On the contrary, Amada Corporation’s robots make for terrifying opponents and blasting chunks out of them is as grotesquely satisfying as spilling human blood. In fact, it’s outright violent. They are not people, but when the robots’ heads, legs, and metallic torsos go twirling into the air, ripped from the CPU by your pneumatic drill of an assault rifle, it’s difficult to keep yourself from grimacing. It’s a game of high action and high emotion and brilliant for it. Timidity is boring. Clemency is boring. It’s not CGI gore but the videogames that are satisfied with being safe and genteel that turn my stomach. But at the same time, shooters—especially as of late—have grown so very ugly. Churlishness has become insensitivity, boisterousness sexism and escapism is now complete ignorance. Binary Domain is violent and often adult, but intelligent and graceful nevertheless—in between two loathsome genres of videogame, it finds genuine sophistication.

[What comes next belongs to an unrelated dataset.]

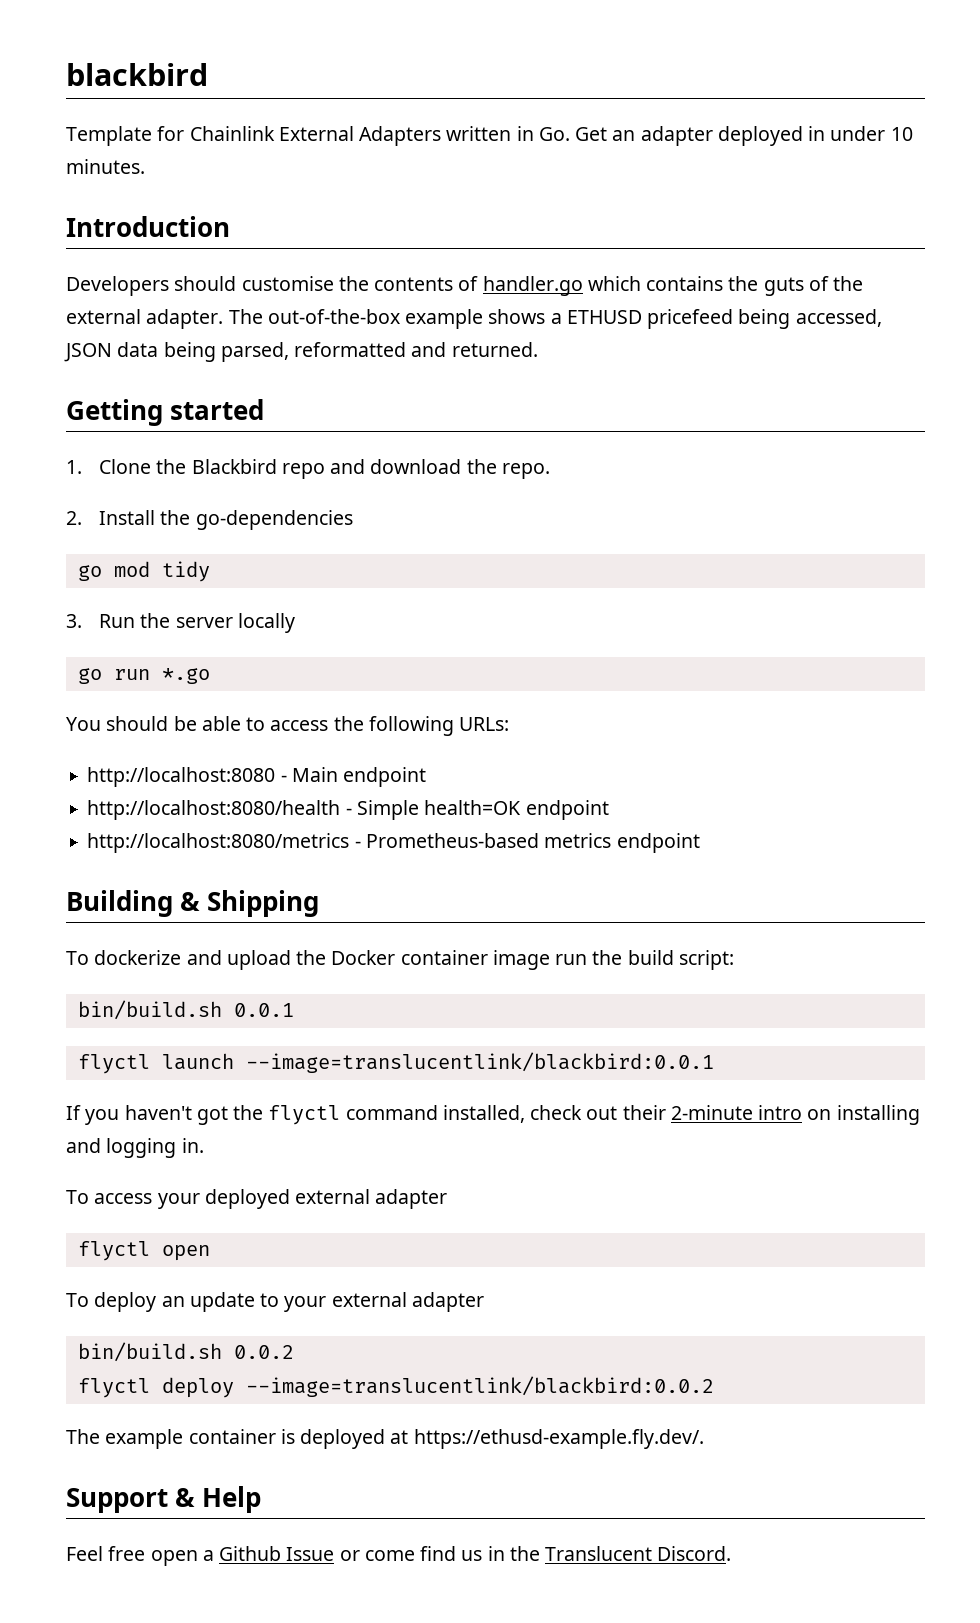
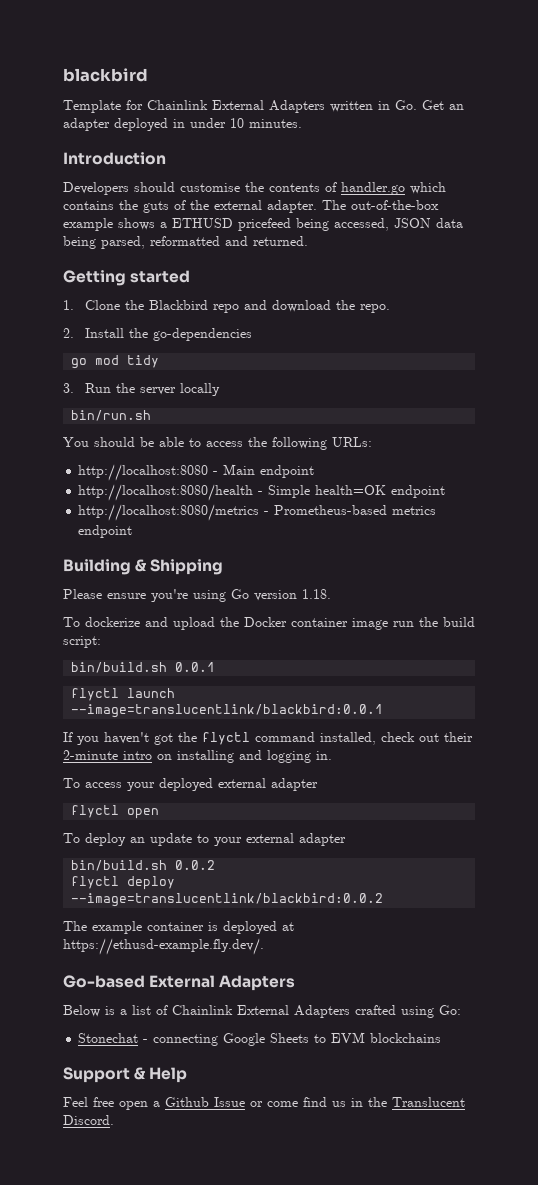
[77,668,210,684] go run *.go -> [71,410,152,421] bin/run.sh
(320, 903) none -> [63,589,331,602] // Please ensure you're using Go version 1.18.
(704, 1439) none -> [63,975,296,991] [63,1005,461,1018] [78,1032,442,1046] // Go-based External Adapters // Below is a list of Chainlink External Adapters crafted using Go: // Stonechat - connecting Google Sheets to EVM blockchains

And that’s much more than can be said about Vanquish, and any other game that doesn’t meaningfully consider the targets it throws at you to shoot. When, in the game’s final act, your enemies become humans—instead of the robots you were tearing apart before—the game barely acknowledges it. You kill them, thoughtlessly, as you had done the machines. The message is once again dishonest, self-loathing, and clear: we are all equally worthless. Vanquish may share its theme and fast action with Binary Domain, but only the latter has enough love for people to not continually and meaninglessly throw them before bullets.